Apply what you read:
A) From the timeline, extract the text starting at "1939 The ban" and ending at "his predecessor. (Lewy)".
B) Do these statements agree with the timeline? Answer each with yes or no and quote the deciding words. (i) The Peel Report recommends separate Arab and Jewish states. (ii) The League of Nations agreed to mediate the war between Japan and China. (iii) About a quarter-million Chinese soldiers were lost at Shanghai.
+++ Supplied passage
1937 The Second Sino-Japanese War: After long-time plans to conquer China, Japan starts what some (though not yours truly) consider to be the first battle of World War II. The Japanese army is training near Lugouqiao (Marco Polo Bridge), a bridge across the Yongding River about ten miles west of Beijing, China, when a soldier turns up missing. The Japanese accuse the Chinese army across the river of abducting the soldier. The soldier soon turns up, but the Japanese commander has already ordered an attack. Fighting erupts and within weeks, the Japanese controll the east-west region from Beijing to Tianjin. President Chiang Kai-shek decides not to appease Japan any further (he had earlier given up Manchuria to Japan to avoid a war). He will now fight the Japanese. From Beijing, the Japanese sweep towards Nanjing, where Chiang’s Nationalist government, the Guomindang is based. The Chinese battled heroically at Shanghai (a quarter-million soldiers are lost) before they fall to their invaders in October. Despite international protests, the ineffective League of Nations refuses to mediate the undeclared war. After taking Nanjing in December (which forces Chiang to move his government to the remote Sichuan city of Chongqing), the Japanese carry out one of the most horrific terrorist campaigns in modern warfare. For two months, the soldiers rape an estimated 7000 women, kill hundreds of thousands of troops and unarmed civilians, and burn a third of Nanjings houses. This incident is known as the Rape of Nanjing (or Nanking). In 1946, one Japanese general is executed for the Nanjing atrocities.

1937 July 7-8 Following the setting up of a commission to investigate the mandate in Palestine, the Peel Report is published in Britain. It recommends that there should be separate Arab and Jewish states.

1939 Holocaust: An editorial in the Volkischer Beobachter states that the Jewish problem in Germany will be solved only when Germany is cleansed of Jews.

1939 The ban against Action Francaise is lifted just four months after the election of Pope Pius XII, who is even more convinced of the usefulness of anti-Communist right-wing movements than his predecessor. (Lewy)

1940 Horia Sima resigns for the Romanian Cabinet after realizing, he says, just how cowardly King Carol is in dealing with the Soviets. (Sturdza)
++++++
+++ Information provided
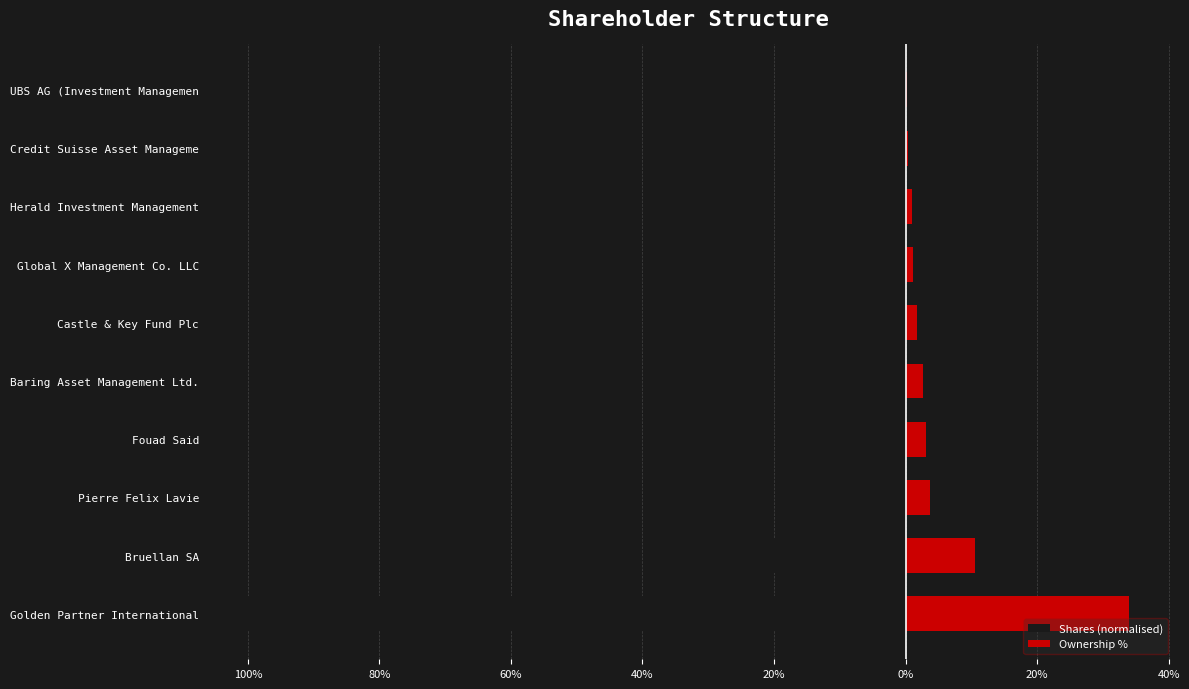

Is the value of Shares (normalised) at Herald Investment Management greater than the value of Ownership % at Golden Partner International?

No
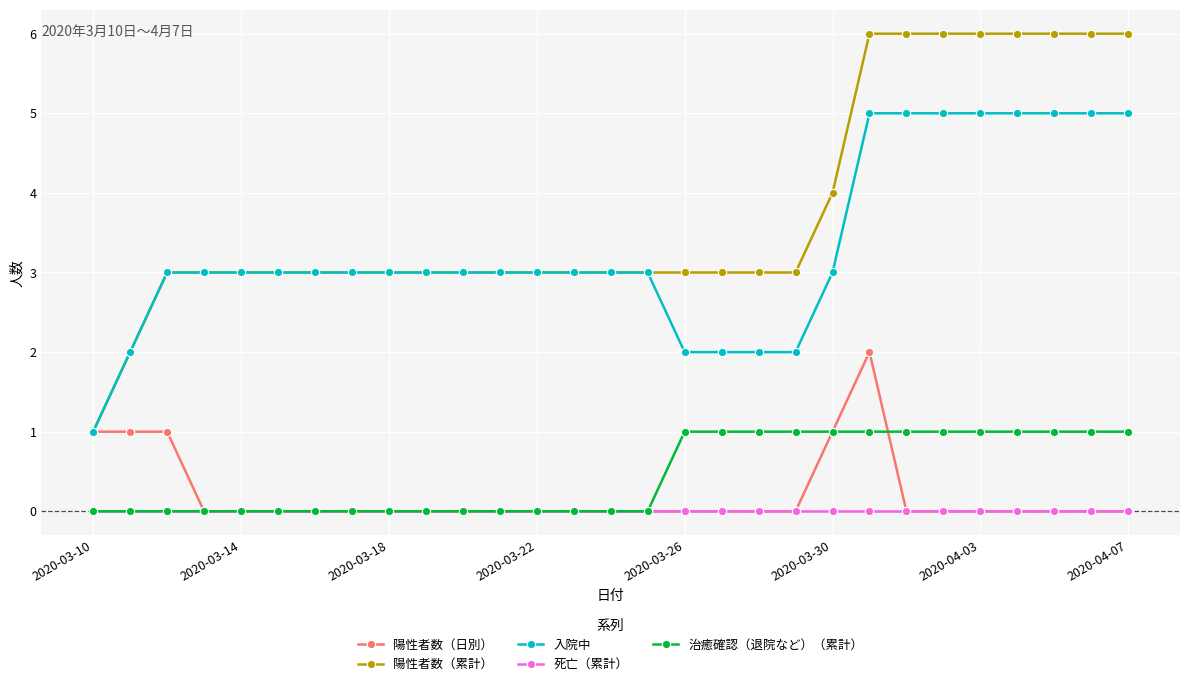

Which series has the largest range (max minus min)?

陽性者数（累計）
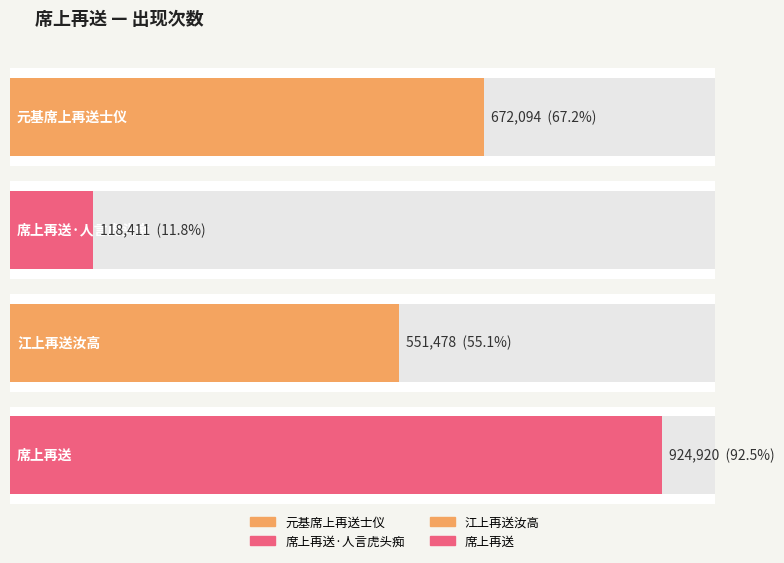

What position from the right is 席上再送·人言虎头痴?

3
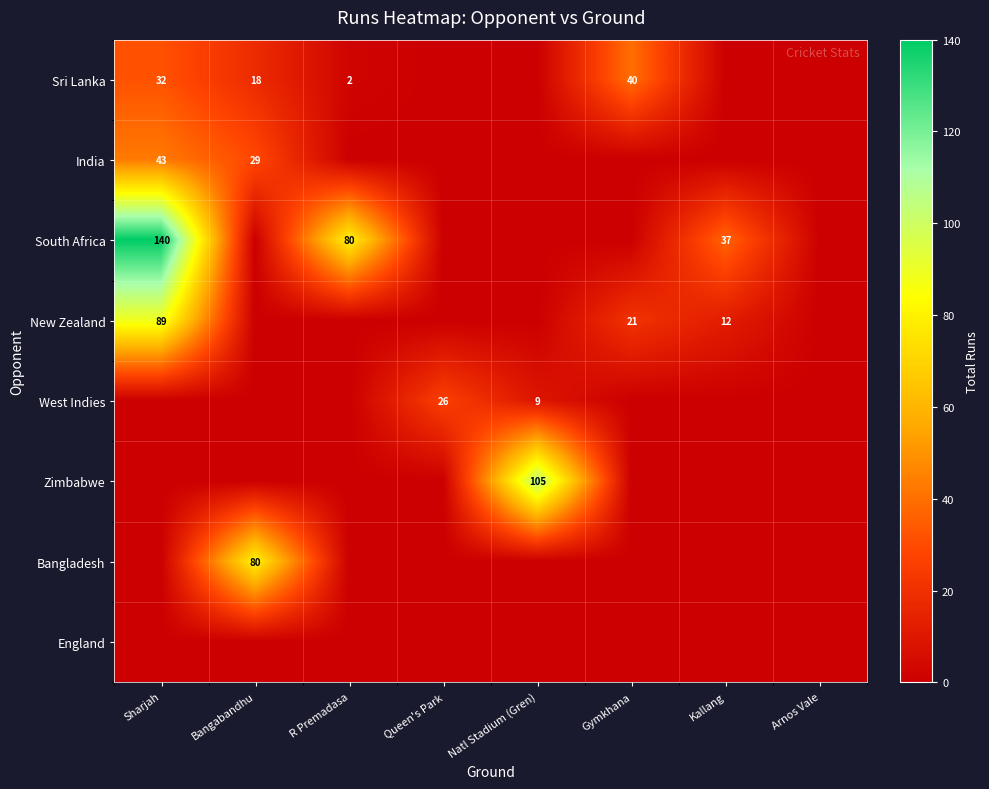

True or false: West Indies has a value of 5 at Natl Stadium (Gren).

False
++++++
+++ Information provided
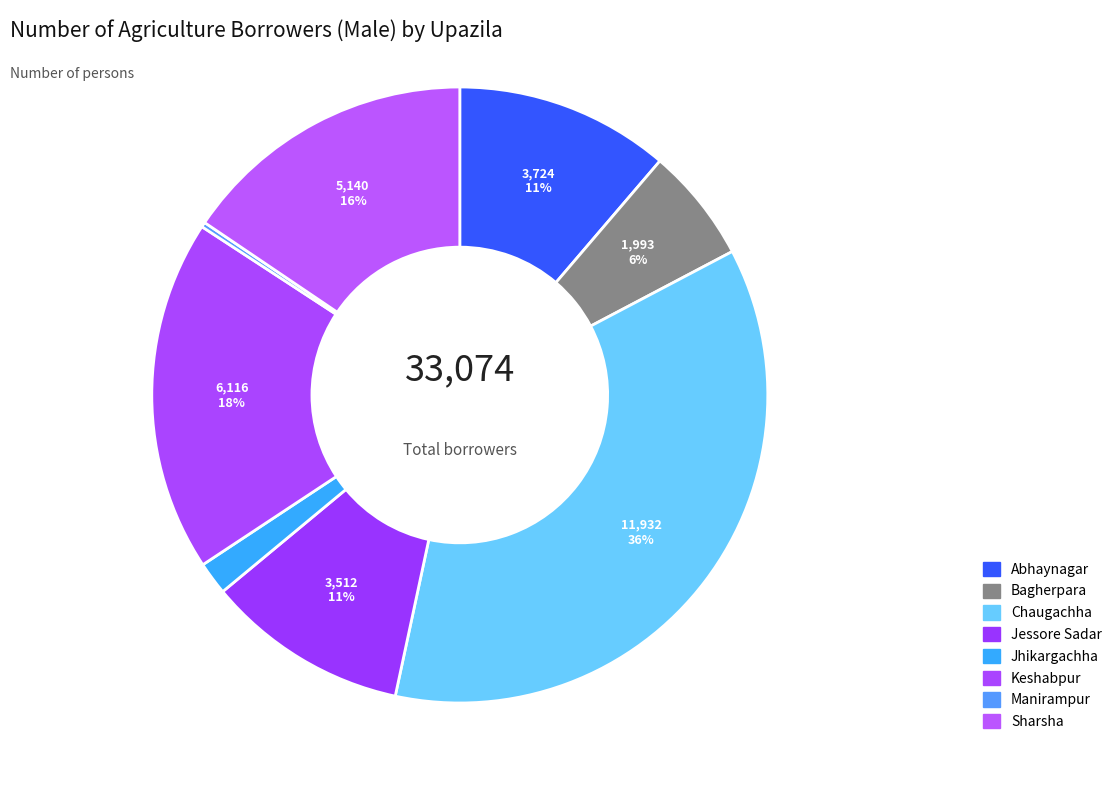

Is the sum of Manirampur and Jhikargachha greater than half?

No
++++++
Answers to this exercise:
A)
1939 The ban against Action Francaise is lifted just four months after the election of Pope Pius XII, who is even more convinced of the usefulness of anti-Communist right-wing movements than his predecessor. (Lewy)

B)
(i) Yes: "It recommends that there should be separate Arab and Jewish states."
(ii) No: "the ineffective League of Nations refuses to mediate the undeclared war."
(iii) Yes: "a quarter-million soldiers are lost"